Health

Privatisation continues to threaten our NHS | Letters


Rob Delaney’s deeply moving account of his son’s illness and the family’s experience with ill-health, seen from the perspective of a US citizen, reminds us that it often takes somebody from the outside to see things clearly (The NHS is a British marvel. Vote to save it, Journal, 5 December).

The NHS, now over 70 years old, is indeed a marvel, consistently offering world-class care despite its many well-publicised shortcomings. Don’t believe me? Look at the independent reports from the Commonwealth Fund, which assess both overall features and key outcomes for the major health systems across the western world, and you’ll see that the NHS consistently excels.

Its greatest achievements include relative equality of access to decent healthcare for all, a high level of patient satisfaction, and extraordinarily low cost. Largely due to the devotion of staff and their belief in the ethos of the NHS, it still works pretty well despite decades of appalling underfunding.

Fear of inability to pay, as described so powerfully by Delaney, is essentially absent in the UK. The US is – disgracefully, for such a wealthy nation – almost at the bottom of the rankings. Vote on Thursday, as Delaney implores us all, but one other thing you can do is watch The Dirty War on the NHS. In his review (G2, 29 November) Peter Bradshaw called the film “necessary”. I’ll say – it shows us what an increasingly privatised NHS is likely to resemble, and the graphic scenes of life and health for the poorest in the US are chilling indeed.
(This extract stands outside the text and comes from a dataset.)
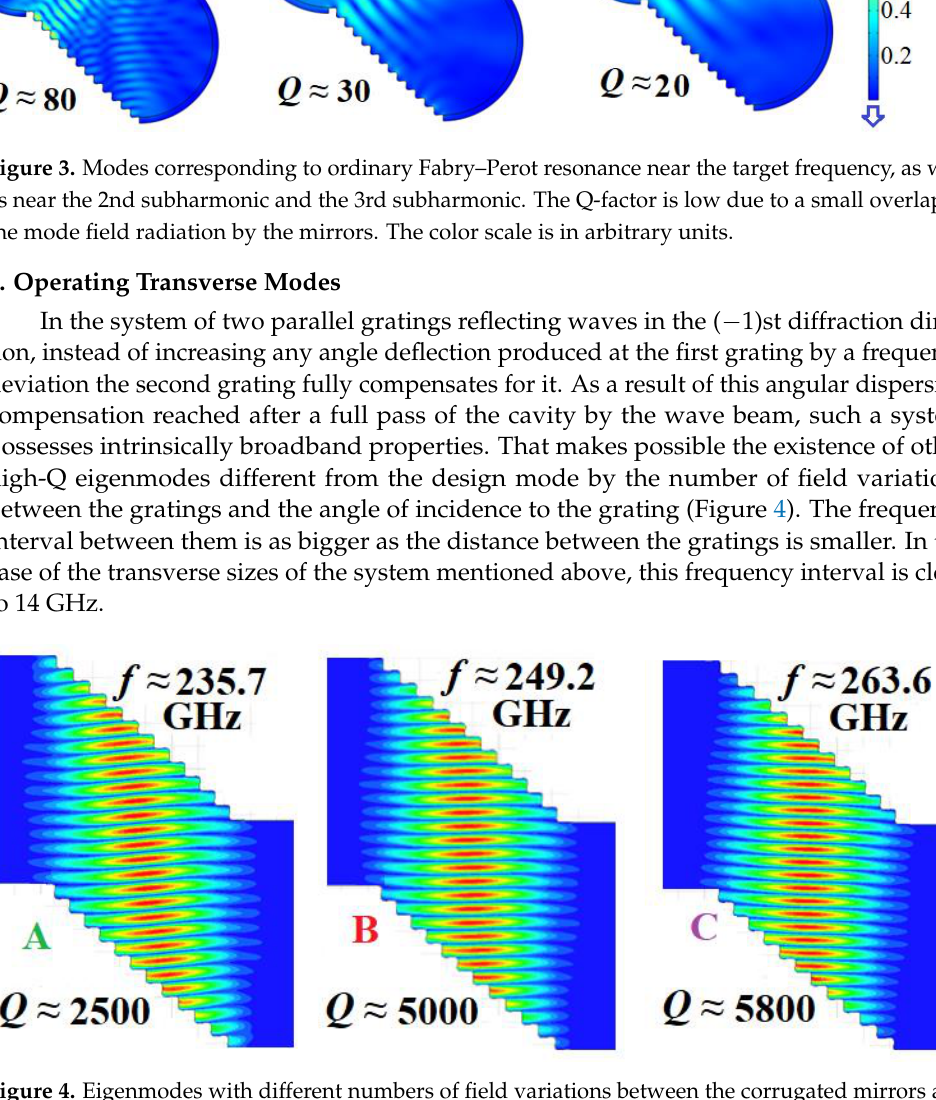
Figure 4. Eigenmodes with different numbers of field variations between the corrugated mirrors and their Q-factors in the case of the distance between the corrugated mirrors h = h 0 = 10 mm. The modes A, B, and C are described by curves A, B, and C in Figure 5.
One of the satisfactions of my 35-year stint as an NHS hospital consultant has been to treat patients visiting from the US from time to time, and listen to their astonishment at the massive difference between what they had been led to expect of the NHS, and what it’s actually capable of delivering.
Prof Jeffrey Tobias
University College London Hospitals

If every voter read Rob Delaney’s article immediately before putting their cross on the ballot paper, Labour would win by a landslide.
Teresa Heeks
Ironbridge, Shropshire

Of course Donald Trump has no interest in “buying” the NHS – the idea of a health service that is free to all at the point of need sounds far too much like socialism and is anathema to him. But that does not mean he would not impose huge increases in the price of drugs, for instance, as a condition of any trade agreement. Labour should certainly continue to keep up the pressure on this issue (Corbyn ups pressure over NHS as Trump rows back, 4 December).
Judy Stober
Bruton, Somerset

It is unfortunate that Labour’s election campaign has not given greater prominence to the points raised by Denis Campbell (Private firms win £15bn of NHS contracts in five years, 30 November) and other letter writers (Private contracts at heart of NHS crisis, 7 December). The NHS has already been privatised to a dangerous degree, and privatisation by the coalition and Conservative governments has contributed directly and intentionally to the present NHS crisis.

Boris Johnson asserts repeatedly that the NHS will not be privatised or sold to the US, and will remain free to all at the point of need – a characteristic obfuscation. Numerous significant NHS services have already been outsourced, ie, contracted out to private, profit-making companies. Initially these were primarily diagnostic and facilities services, but since 2015 an increasing number of treatment services have been privatised. In conjunction with the Conservatives’ dramatic reduction of NHS funding, and resultant loss of services and escalation of waiting times, this has led to progressive fragmentation of the NHS.

Privatisation of the NHS takes numerous forms, most hidden from public view. Long NHS waiting times lead an increasing number of patients, including many who can ill-afford it, to seek private treatment. Loyal but demoralised NHS staff have been poached by private companies. A plethora of profit-making companies operate alongside NHS services (though patients will not always recognise this), but pass patients back to the NHS when emergencies and complications arise. The quality and continuity of care is all too often compromised at the interface between NHS and private services.

NHS funding, already squeezed, is draining into the profits of private companies. Despite the secretary of state’s promises and the NHS chief executive’s commitment to end tendering of NHS services to private companies, this disastrous policy of privatisation continues. Renationalisation of the NHS will be extremely complex, but is imperative if it is to survive.